When the same entity is modified offline and on the server, we use last-write-wins:

async resolveConflict(
  local: WellInspection,
  server: WellInspection
): Promise<WellInspection> {
  if (local.updatedAt > server.updatedAt) {
    return local; // Local change is newer
  }
  return server; // Server change is newer
}

For critical data, we flag conflicts for manual resolution:

if (local.updatedAt === server.updatedAt && !local.equals(server)) {
  await this.conflictRepository.save(new Conflict(local, server));
  throw new ConflictError('Manual resolution required');
}

Testing Across Databases

Database-agnostic architecture made testing straightforward:

describe('WellInspectionService', () => {
  const databases = ['postgresql', 'mongodb', 'sqlite'];
 
  databases.forEach((dbType) => {
    describe(`with ${dbType}`, () => {
      let repository: WellInspectionRepository;
 
      beforeEach(async () => {
        repository = await createRepositoryForDatabase(dbType);
      });
 
      it('should complete inspection', async () => {
        const inspection = new WellInspection(/* ... */);
        await repository.save(inspection);
 
        inspection.complete();
        await repository.save(inspection);
 
        const retrieved = await repository.findById(inspection.id);
        expect(retrieved.status).toBe(InspectionStatus.COMPLETED);
      });
    });
  });
});

We run the full test suite against all three databases. This caught database-specific bugs early.

Lessons Learned

Lesson 1: Keep Repository Interface Simple

We initially added too many specialized query methods. This made it hard to implement across databases. We learned to keep the interface minimal and use specification pattern for complex queries.
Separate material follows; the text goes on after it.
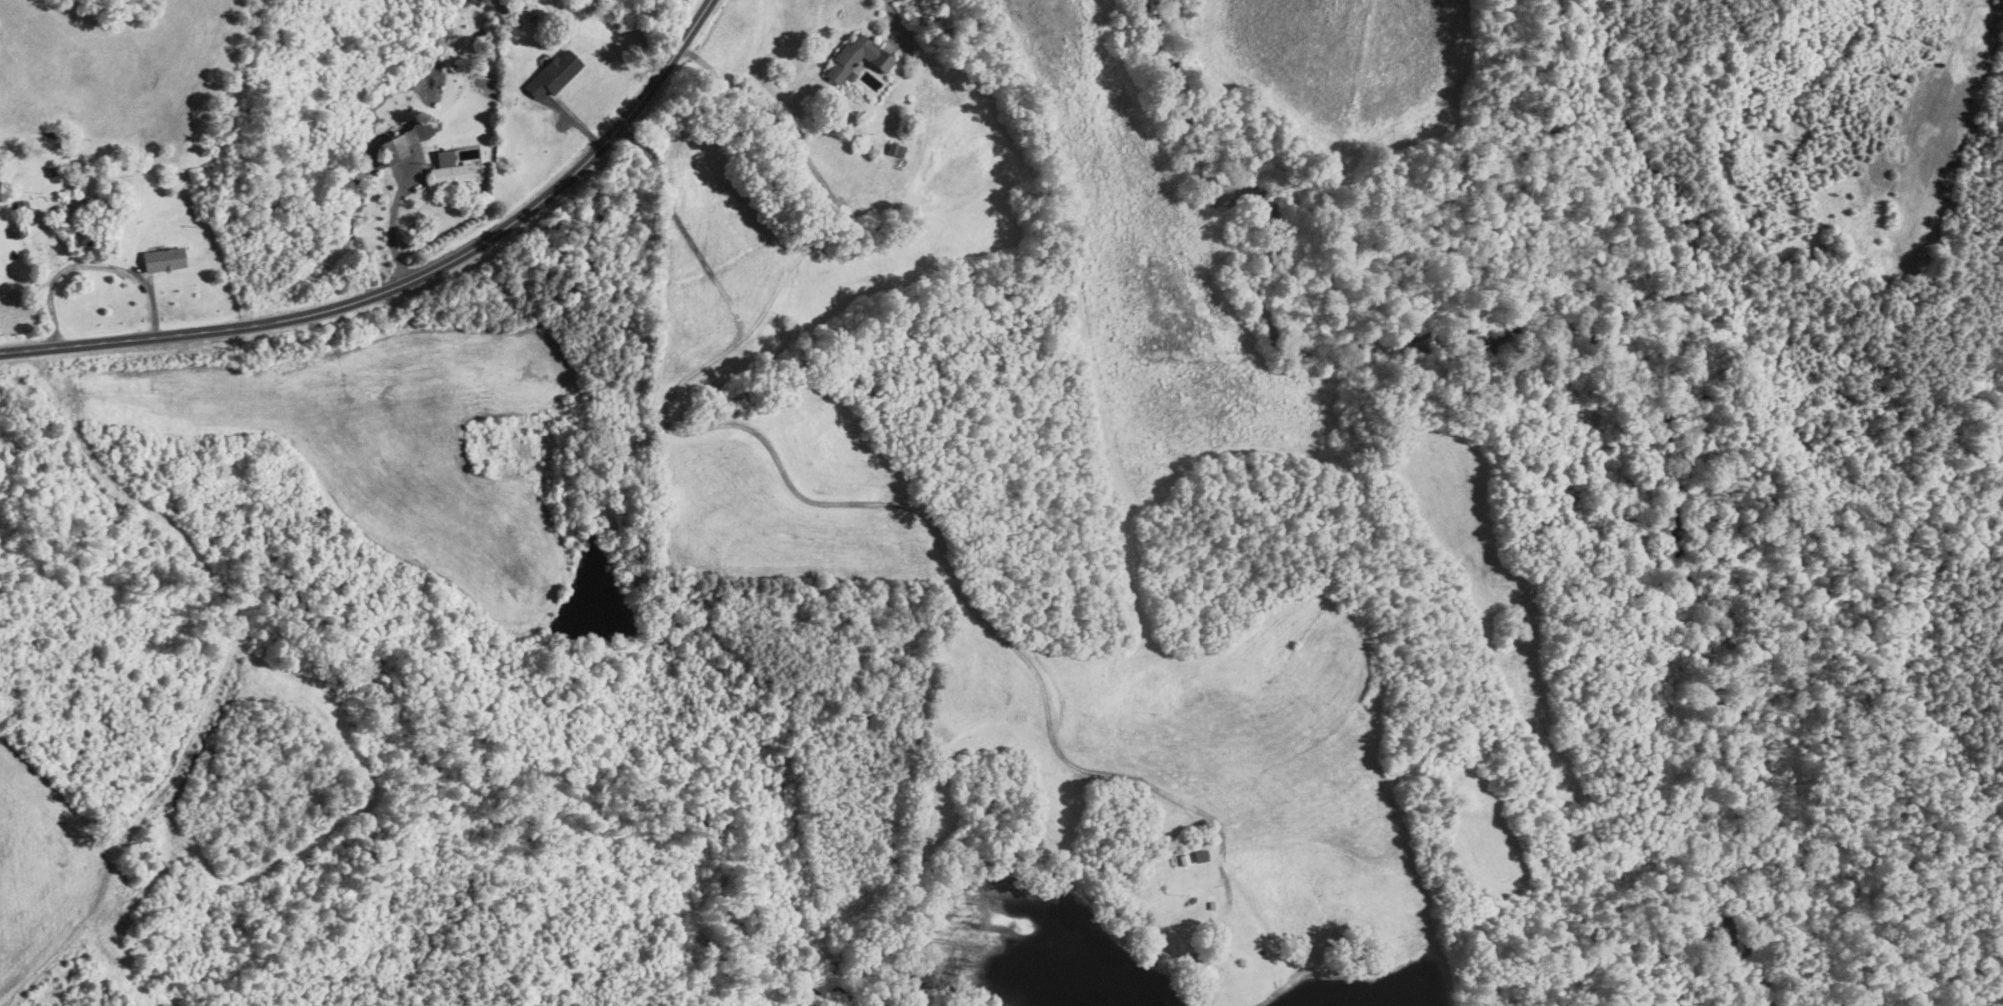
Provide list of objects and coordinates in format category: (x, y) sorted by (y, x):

Lesson 2: Accept Some Duplication

Having separate schema files for PostgreSQL and SQLite felt like duplication, but trying to abstract them was worse. Some duplication is okay.
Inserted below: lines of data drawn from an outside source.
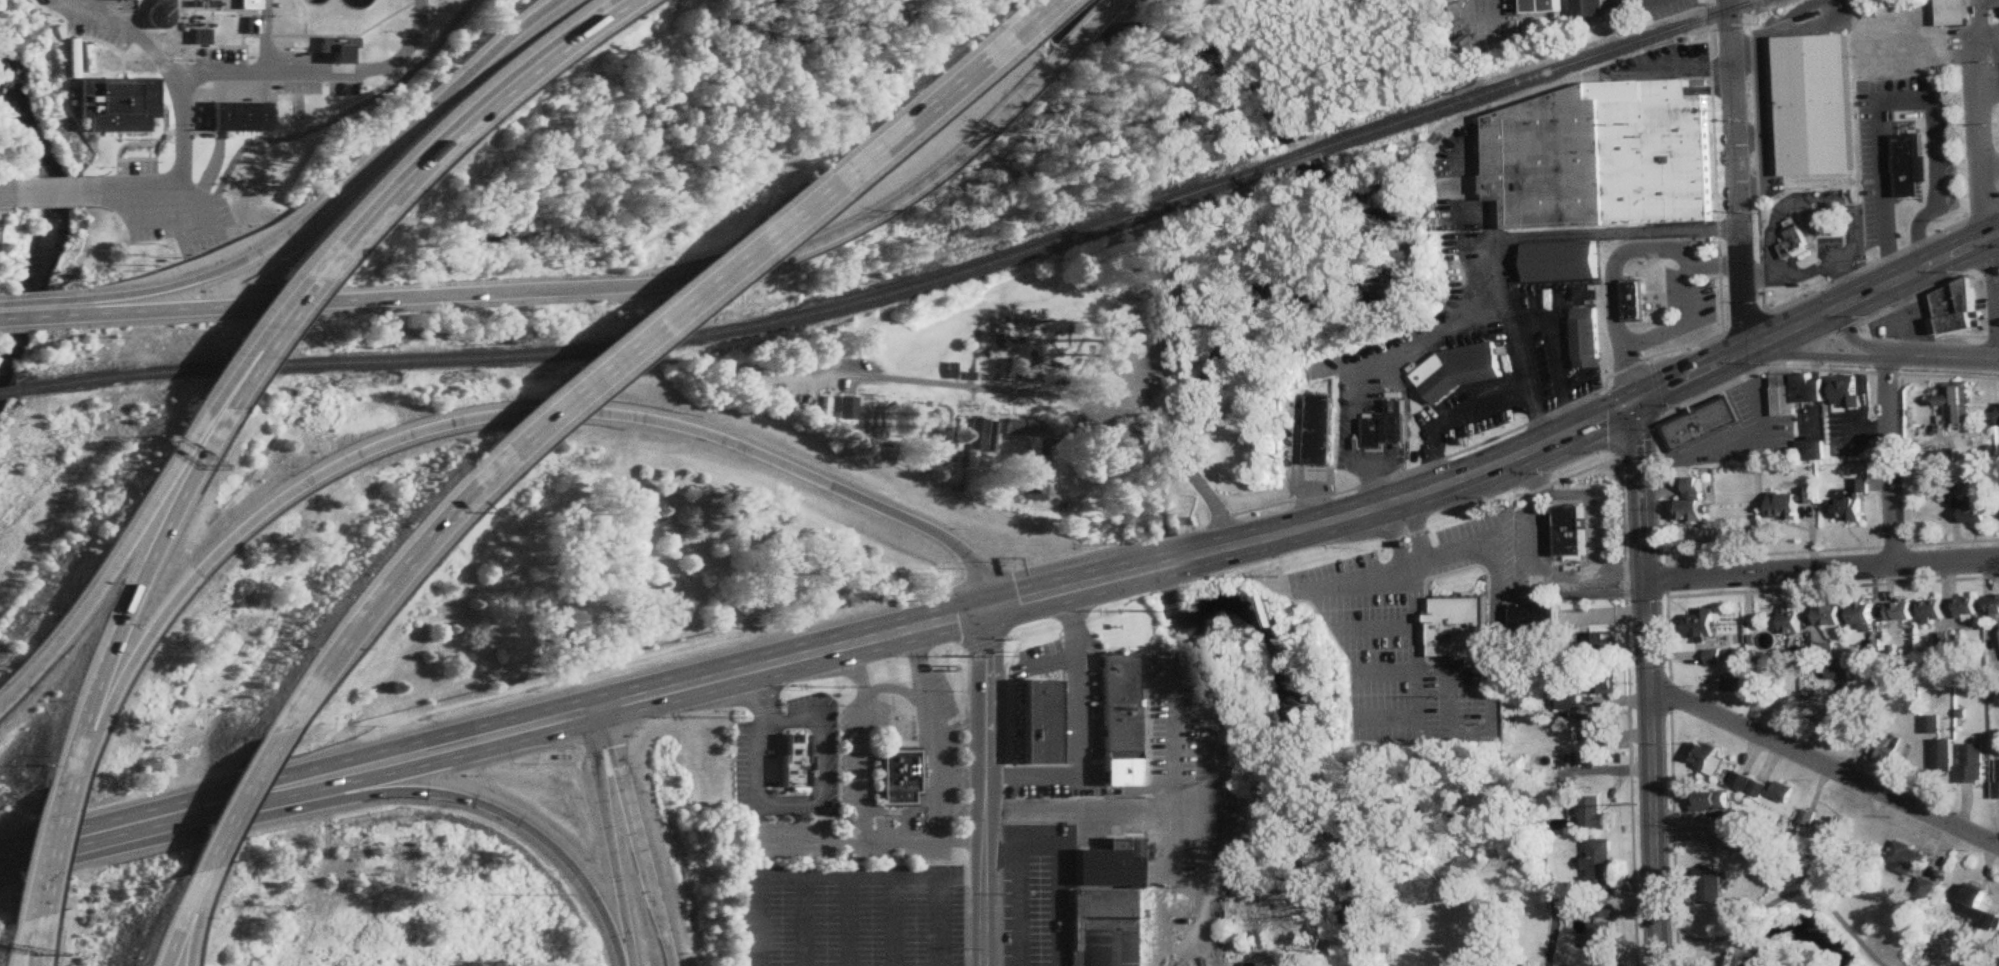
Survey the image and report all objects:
road: (1110, 1)
road: (1642, 1)
building: (242, 5)
building: (1545, 6)
building: (1590, 8)
road: (1473, 10)
road: (1032, 11)
building: (1952, 13)
building: (151, 17)
road: (1979, 18)
road: (1072, 26)
road: (1987, 34)
building: (194, 38)
wastewater plant: (223, 56)
road: (1033, 66)
road: (161, 69)
road: (314, 72)
railway: (1541, 75)
road: (489, 97)
road: (921, 102)
road: (1906, 102)
building: (1814, 105)
building: (110, 106)
road: (339, 111)
building: (234, 119)
building: (1602, 156)
railway: (1298, 158)
building: (1907, 164)
parking lot: (1876, 165)
road: (1739, 176)
road: (1985, 188)
road: (51, 193)
road: (12, 194)
road: (323, 199)
river: (1373, 203)
road: (1810, 204)
river: (52, 205)
road: (204, 207)
parking lot: (160, 208)
road: (836, 225)
road: (339, 244)
building: (1793, 244)
road: (1616, 261)
building: (1562, 262)
road: (1807, 273)
road: (1758, 277)
railway: (931, 281)
road: (1849, 284)
road: (1928, 291)
road: (1874, 293)
road: (1998, 298)
road: (24, 301)
parking lot: (1979, 301)
road: (329, 302)
building: (1634, 302)
building: (1953, 307)
road: (660, 314)
road: (24, 316)
parking lot: (1904, 323)
road: (1682, 325)
road: (1847, 330)
road: (1966, 336)
building: (1587, 338)
road: (1904, 338)
road: (1853, 340)
road: (260, 342)
road: (1822, 342)
road: (1429, 344)
road: (234, 353)
road: (1817, 353)
road: (1793, 355)
road: (1559, 356)
road: (1942, 357)
railway: (291, 368)
building: (1460, 371)
road: (1103, 374)
road: (1613, 375)
road: (1695, 376)
road: (1655, 386)
road: (973, 387)
road: (1717, 389)
building: (1816, 391)
building: (1845, 391)
building: (1789, 393)
road: (1816, 393)
railway: (3, 394)
traffic signals: (1641, 401)
building: (1954, 402)
building: (845, 409)
road: (490, 417)
road: (1454, 421)
parking lot: (1802, 423)
building: (1700, 424)
building: (1019, 427)
building: (1388, 427)
parking lot: (1755, 427)
road: (1869, 427)
building: (1320, 429)
road: (1636, 437)
road: (1558, 439)
parking lot: (1843, 440)
building: (1813, 450)
river: (1168, 457)
road: (1889, 461)
building: (1028, 474)
road: (1537, 476)
road: (1568, 477)
road: (1646, 491)
building: (1691, 500)
road: (138, 501)
building: (1790, 503)
building: (1851, 503)
road: (1317, 505)
river: (1147, 511)
building: (1975, 511)
road: (1328, 524)
road: (1416, 528)
building: (1571, 532)
road: (1393, 536)
road: (1165, 565)
road: (1825, 572)
river: (1163, 574)
road: (1597, 576)
road: (1358, 583)
road: (376, 584)
road: (124, 589)
road: (1067, 589)
building: (1994, 605)
building: (1967, 606)
traffic signals: (985, 609)
building: (1900, 612)
building: (1932, 612)
building: (1861, 614)
road: (1100, 616)
building: (1828, 616)
building: (1790, 619)
road: (1070, 622)
building: (1700, 624)
road: (1375, 628)
building: (1459, 628)
parking lot: (1419, 633)
road: (868, 637)
road: (1012, 637)
road: (983, 644)
building: (1599, 645)
road: (43, 647)
parking lot: (1036, 651)
building: (1712, 657)
road: (1049, 661)
building: (1836, 670)
road: (1387, 673)
road: (1004, 679)
building: (1734, 683)
building: (1599, 685)
road: (1449, 686)
road: (671, 687)
road: (892, 688)
building: (1564, 701)
building: (1115, 703)
road: (985, 708)
road: (1493, 714)
road: (1388, 718)
building: (1848, 720)
building: (1036, 721)
road: (1077, 729)
road: (932, 732)
building: (1595, 732)
parking lot: (897, 735)
road: (860, 741)
road: (437, 747)
river: (1287, 748)
building: (1885, 749)
building: (1943, 756)
building: (789, 757)
parking lot: (828, 757)
building: (1705, 759)
building: (1974, 763)
road: (1825, 765)
parking lot: (739, 766)
road: (1653, 774)
building: (896, 776)
building: (1998, 779)
road: (920, 782)
building: (1748, 785)
building: (1783, 793)
road: (810, 797)
road: (231, 799)
building: (1710, 802)
road: (783, 806)
road: (489, 810)
road: (1140, 810)
building: (1594, 814)
building: (1743, 819)
road: (141, 822)
river: (1487, 824)
building: (1830, 832)
road: (635, 835)
road: (608, 837)
road: (868, 840)
road: (985, 842)
road: (37, 844)
building: (1748, 844)
building: (1907, 859)
building: (1600, 869)
road: (805, 877)
road: (963, 877)
building: (1709, 887)
building: (1925, 890)
road: (1800, 891)
road: (1023, 895)
parking lot: (1038, 895)
building: (1103, 905)
building: (1977, 908)
parking lot: (850, 915)
road: (175, 916)
road: (187, 921)
road: (941, 921)
road: (985, 922)
building: (1603, 926)
river: (1801, 929)
park: (1784, 930)
road: (23, 938)
road: (1708, 939)
road: (17, 946)
road: (1678, 947)
building: (1256, 965)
Lesson 3: Document Database Limitations

We documented which features weren't available on which databases:

/**
 * Note: Full-text search quality varies by database:
 * - PostgreSQL: Excellent (ts_vector)
 * - MongoDB: Good (text indexes)
 * - SQLite: Basic (FTS5)
 */
export interface SearchRepository {
  searchWells(query: string): Promise<Well[]>;
}

Lesson 4: Use the Right Tool Per Environment

We don't force the same database everywhere:

Production SaaS: PostgreSQL for ACID guarantees
Mobile offline: SQLite for simplicity
On-premise: MongoDB if client prefers it

Database-agnostic architecture gave us this flexibility.
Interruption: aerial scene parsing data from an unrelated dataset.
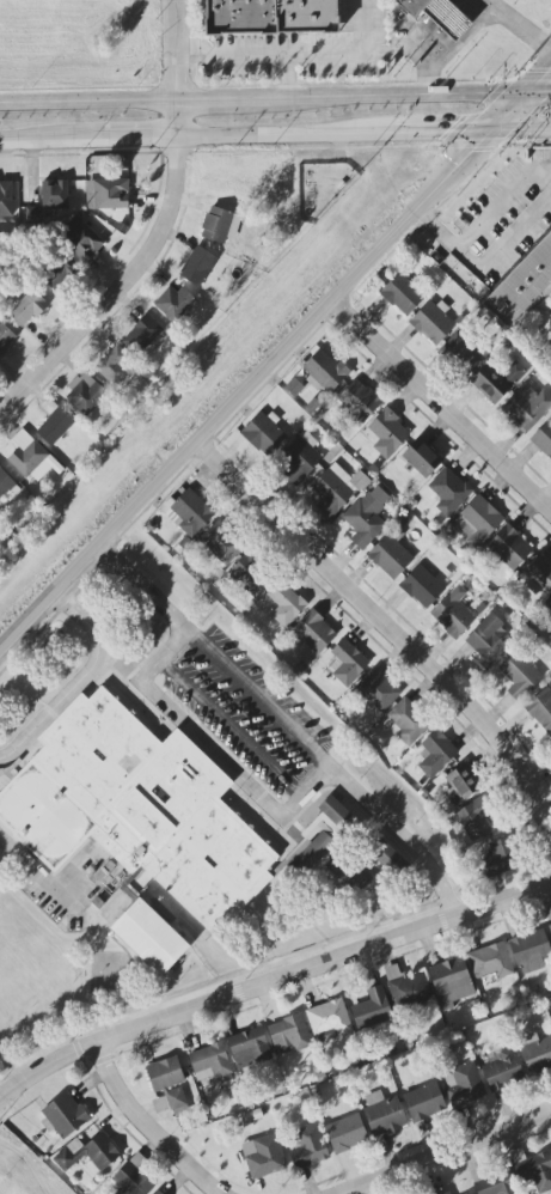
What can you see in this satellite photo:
building: (439, 15)
building: (271, 16)
road: (519, 27)
road: (457, 50)
road: (296, 54)
traffic signals: (549, 72)
road: (288, 78)
road: (536, 97)
road: (397, 100)
road: (226, 102)
road: (89, 104)
road: (518, 133)
road: (441, 135)
traffic signals: (447, 135)
road: (287, 136)
road: (142, 139)
road: (53, 141)
traffic signals: (472, 149)
power substation: (322, 188)
building: (107, 194)
building: (55, 195)
building: (6, 199)
parking lot: (512, 205)
road: (480, 220)
building: (220, 225)
road: (158, 235)
building: (81, 238)
road: (503, 243)
building: (198, 266)
building: (60, 274)
building: (523, 285)
building: (402, 294)
building: (174, 303)
building: (28, 308)
building: (433, 322)
building: (142, 334)
building: (5, 338)
building: (462, 352)
road: (275, 361)
building: (115, 365)
building: (325, 372)
building: (498, 380)
building: (85, 394)
building: (358, 401)
road: (441, 406)
building: (527, 407)
building: (53, 423)
building: (264, 433)
building: (386, 433)
building: (543, 439)
building: (31, 457)
building: (299, 458)
building: (422, 459)
building: (5, 485)
building: (336, 489)
building: (449, 491)
building: (190, 513)
building: (365, 519)
building: (477, 521)
building: (221, 543)
building: (510, 548)
building: (392, 555)
building: (248, 576)
building: (538, 576)
road: (145, 586)
building: (422, 587)
building: (549, 603)
building: (285, 604)
building: (453, 613)
road: (387, 627)
building: (314, 632)
building: (487, 641)
road: (164, 655)
building: (346, 663)
building: (519, 675)
road: (79, 681)
road: (25, 687)
building: (377, 691)
road: (259, 700)
building: (541, 710)
building: (406, 722)
road: (231, 728)
building: (436, 754)
road: (235, 772)
building: (464, 781)
building: (135, 807)
building: (474, 820)
building: (321, 834)
road: (402, 837)
building: (498, 859)
road: (48, 883)
road: (300, 913)
building: (550, 928)
building: (150, 937)
road: (256, 942)
building: (531, 952)
building: (491, 962)
road: (133, 968)
road: (220, 982)
road: (271, 982)
building: (451, 982)
building: (407, 988)
building: (372, 1009)
building: (329, 1020)
building: (290, 1035)
road: (76, 1042)
building: (249, 1048)
building: (537, 1054)
building: (210, 1062)
building: (503, 1068)
building: (167, 1081)
building: (464, 1084)
building: (424, 1102)
building: (383, 1114)
building: (65, 1115)
road: (152, 1124)
building: (346, 1134)
building: (309, 1147)
road: (449, 1153)
building: (90, 1154)
building: (263, 1157)
building: (533, 1171)
building: (132, 1181)
building: (492, 1182)
building: (157, 1192)
building: (447, 1193)
building: (471, 1193)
When to Use Database-Agnostic Architecture

Use it when:

Supporting multiple deployment environments
Building offline-first applications
Migrating between databases
Letting enterprise clients choose their database
Future database flexibility is valuable

Don't use it when:

You need advanced database-specific features
Performance optimizations require database-specific code
You're certain you'll never change databases
Team lacks discipline to maintain abstraction

Conclusion

Building WellOS with database-agnostic architecture let us support PostgreSQL, MongoDB, and SQLite with a single codebase. Field workers use SQLite offline, corporate users have PostgreSQL, and on-premise clients can use MongoDB.

The key is clean separation between domain logic and persistence, simple repository interfaces, and discipline to avoid database-specific features leaking into business code.

After 27 years of building applications, I've learned that staying database-agnostic provides invaluable flexibility. The slight complexity cost pays for itself when requirements inevitably change.